Unidoc is an ordinary SwiftPM executable product. You can build it for your macOS host like this:

unidoc-from-source.sh
git clone https://github.com/tayloraswift/swift-unidoc
cd swift-unidoc
swift build -c release --product unidoc
mv .build/release/unidoc /usr/local/bin/unidoc
unidoc-from-source.sh

3. Launching a mongod instance

Unidoc can configure a mongod instance for you through the unidoc init command. This tool takes a directory path as an argument, which it uses to persist the state of the database. In the example below, we will create the documentation database in a directory named unidoc in your home directory.

unidoc init ~/unidoc

Please note that this will start a Docker container that runs continuously in the background. Therefore, if you want to dismantle the database, you must stop the container before deleting the persistence directory, otherwise it may recreate some of the files you delete.

Docker Desktop

You should see the unidoc-mongod-container running in the Docker Desktop GUI.

3. Running unidoc preview

The unidoc preview tool is a simple web server that links and serves documentation for local Swift packages. Run it directly from the host like this:

unidoc preview

The unidoc preview tool will start a web server on http://localhost:8080.

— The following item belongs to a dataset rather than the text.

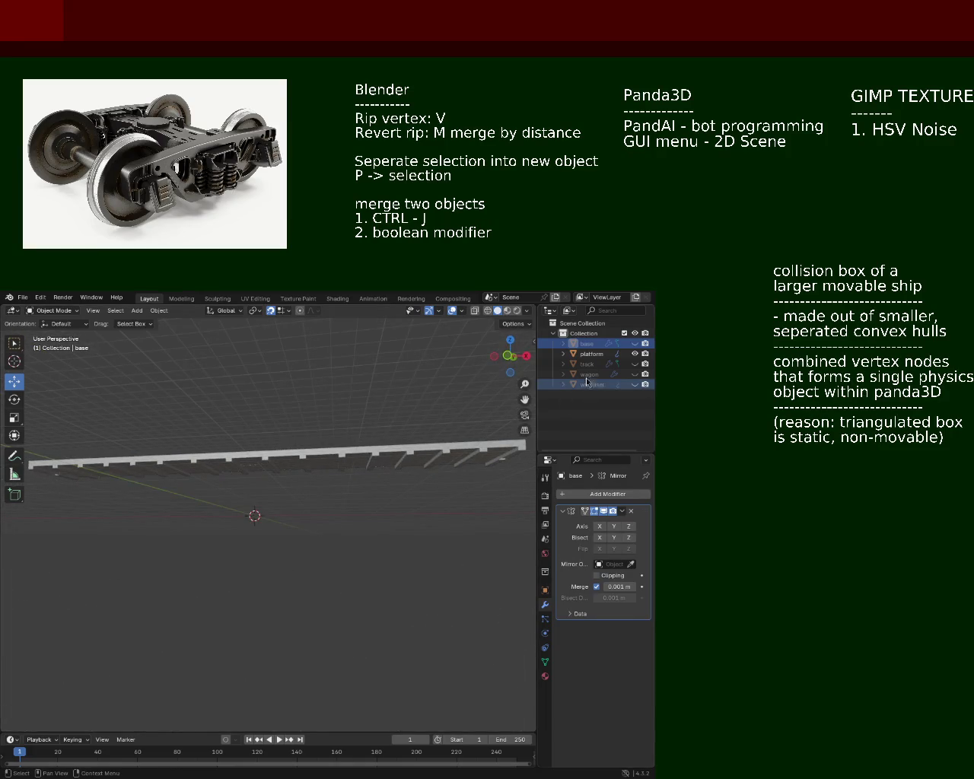
click(591, 353)
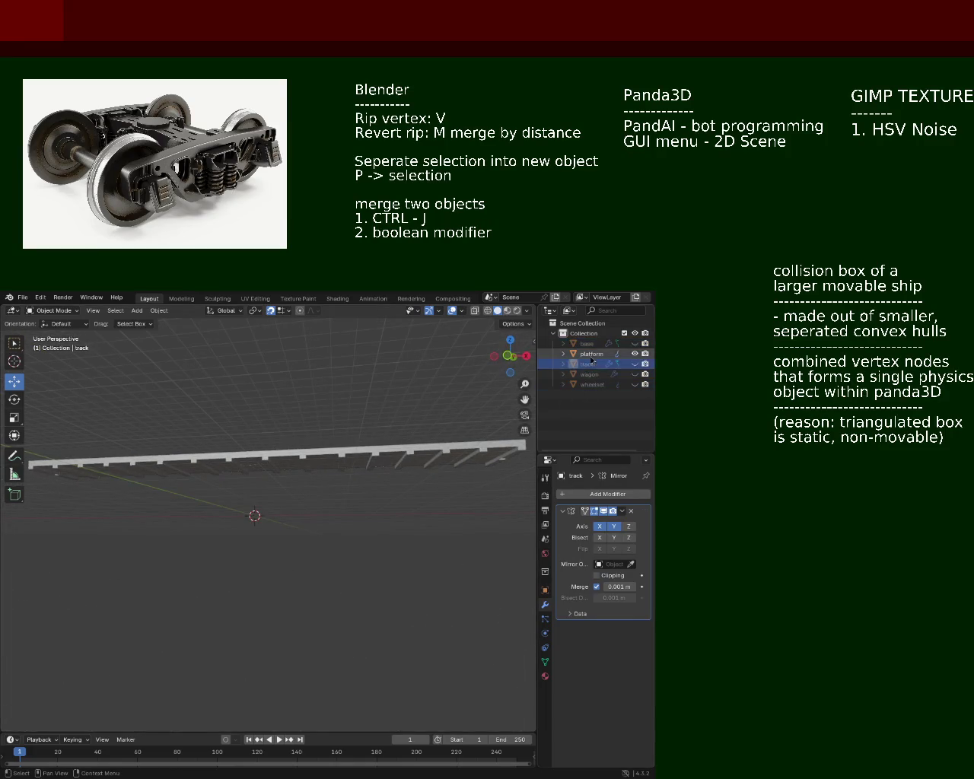
click(599, 526)
middle_drag(365, 555, 166, 495)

Please note that to serve the necessary CSS and JavaScript the server expects to find the Assets directory in the current working directory. These resources are included in the unidoc.tar.gz archives, and if built from source, they are also available in the swift-unidoc repository.

Start page

The unidoc preview start page.

4. Generating documentation for the standard library

Generate local documentation using the unidoc local subcommand. To start off, open a third terminal and generate the documentation for the standard library (swift).

unidoc local swift

You should be able to view the symbol graph and its documentation at http://localhost:8080/tags/swift.

Standard library

The standard library documentation. We generated it using the default Xcode toolchain, so it’s labeled __Xcode.

5. Generating documentation for SwiftPM packages

Now, let’s generate documentation for swift-collections, a popular SwiftPM package. Download the library’s source code using Git.

git clone https://github.com/apple/swift-collections

To generate documentation for a package, you need to tell Unidoc where to find the project. Because you downloaded the swift-collections repository to a child directory, you can use -i swift-collections for the project path.

unidoc local -i swift-collections

The default value for the project path is the current working directory (.), so alternatively, you could navigate to the swift-collections directory and run unidoc local without any arguments.

cd swift-collections
unidoc local
cd -

You should be able to view the symbol graph and its documentation at http://localhost:8080/tags/swift-collections.

Swift Collections

The swift-collections documentation.

Finally, let’s generate documentation for a package that depends on swift-collections. Download the source code for swift-async-algorithms to a sibling directory of swift-collections.

git clone https://github.com/apple/swift-async-algorithms
unidoc local -i swift-async-algorithms
Swift Async Algorithms

The swift-async-algorithms documentation. Observe that it has a linked dependency on the swift-collections documentation you generated earlier.

Please note that when you link documentation for a SwiftPM package against another package, it is your responsibility to ensure that the two versions are ABI-compatible. Many SwiftPM packages are not ABI-stable, so you should always check that the root package is being built with the same versions of its dependencies as you generated their documentation from.